„Aber heute kann man doch nicht die Deutsche Einheit feiern!“, meinte Schwester Anita vorhin zu mir, als ich ihr diesen Gedankengang ein wenig widerwillig erzählt habe, nachdem sie gefragt hatte, ob ich denn da heute was zu schreiben würde. Also zum Mauerfall. Sie schien ein wenig enttäuscht über die Antwort zu sein, was mich wohl ein bisschen wütend gemacht hat.
„Ja eben“, rief ich. „Da gibt’s nichts zu feiern, sondern dankbar zu sein.“
„Wem denn? Wir haben uns doch selbst – -“
„Haben wir nicht“, unterbrach ich sie barsch. „Man hat uns gelassen. Angefangen haben die Polen, die Ungarn, Gorbatschow.“
„Denen sind wir doch auch dankbar, ich – -“
„Das meinte ich nicht!“ Schon wieder hatte ich ihr das Wort abgeschnitten. Sie fragte erst gar nicht nach, wahrscheinlich um kein drittes Mal so von mir angefahren zu werden. „Tut mir leid, ich… ich wollte dich nicht unterbrechen. Ich rede nicht von uns. Wir reden viel zu viel von uns selbst, wo wir waren, als die Mauer fiel und all das. Wen wir fragen sollten, sind die Juden, Moslems und Atheisten, die Italiener, Türken, Griechen, die Homosexuellen, Behinderten und anderen Minderheiten. Wie haben die sich gefühlt, als die Mauer fiel, verstehst du?“
Schwester Anita sah mich an, geknickt, aber sie hörte mir zu.

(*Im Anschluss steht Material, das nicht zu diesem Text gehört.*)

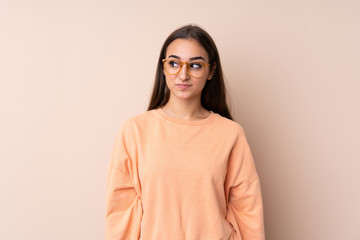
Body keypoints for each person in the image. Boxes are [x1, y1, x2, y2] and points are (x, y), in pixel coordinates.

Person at [105, 24, 265, 240]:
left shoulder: (231, 134)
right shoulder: (134, 131)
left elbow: (247, 212)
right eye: (173, 63)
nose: (183, 75)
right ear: (163, 68)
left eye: (195, 66)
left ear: (211, 71)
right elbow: (120, 213)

„Jeder Jude, der heute wieder hier lebt gibt mir Hoffnung. Sie müssen wir feiern, und feiern lassen. Oder jeden Fussballer, der sich outet und nichts zu befürchten hat. Ohne die, die unter den Nazis Opfer waren, kann man nicht von Einheit sprechen.“
„Das klingt erstmal ungewohnt“, sagte Schwester Anita. „Sehr ungewohnt. Komisch.“
„11. November 11 Uhr 11 komisch?“
„Nein, du Idiot, ich meine ungewohnt wie in …“ Sie machte eine Pause, als könnte ich ihr gleich wieder ins Wort fallen, aber stattdessen beherrschte ich mich und schwieg. Ich war sogar zum ersten Mal seit langem wirklich gespannt darauf, was sie sagen würde. „Schön. Das ist ein schöner Gedanke. Gefällt mir.“ Sie lächelte.
Ich war baff.
„Was denn?“
„Nichts, ich freue mich, dass du dich mit dieser Vorstellung anfreunden kannst.“ Das tat ich wirklich.
Sie lächelte mich weiter an, dass es mir beinahe unangenehm wurde. „Schreib nur, schreib.“
„Ich dreh jetzt erstmal meine Runde.“
Anita wirkte erleichtert, und ich auch. Eigentlich hatte ich befürchtet, dass das in einen Streit ausarten, der in ein halbes Jahr Schweigen münden würde, in dem man nur einsilbig miteinander kommuniziert, bis alle um uns herum völlig entnervt sind, und uns von der Klinikleitung mit Rauswurf oder Zwangsurlaub gedroht wird. Aber nein, wir waren uns tatsächlich einmal über etwas einig geworden.
Erst recht so kurz nach Halle war mir heute einfach nicht nach 30 Jahre Mauerfall zumute. Unmöglich. Es war jetzt gerade mal einen Monat her, und damit ist es viel zu sehr dem heutigen Datum nahe, an dem wir als Volk ohne jeden Zweifel den letzten Rest Unschuld verloren haben. Ab da wussten alle wie der Hase läuft. Warum stehen denn heute noch keine Lichterketten schützend vor den Synagogen? Nicht vereinzelt, sondern als breite Bewegung, wie damals, Anfang der 90er? Reicht die Eskalation noch nicht? Auf was warten wir eigentlich, dass das von alleine weg geht? Ich fürchte mich heute, konkret in dieser Nacht vor Nachahmungstätern, und bin nicht einmal Jude. Wie viele werden heute Nacht kein Auge zu tun? Wie viele Koffer sind schon gepackt, nur „für den Fall“?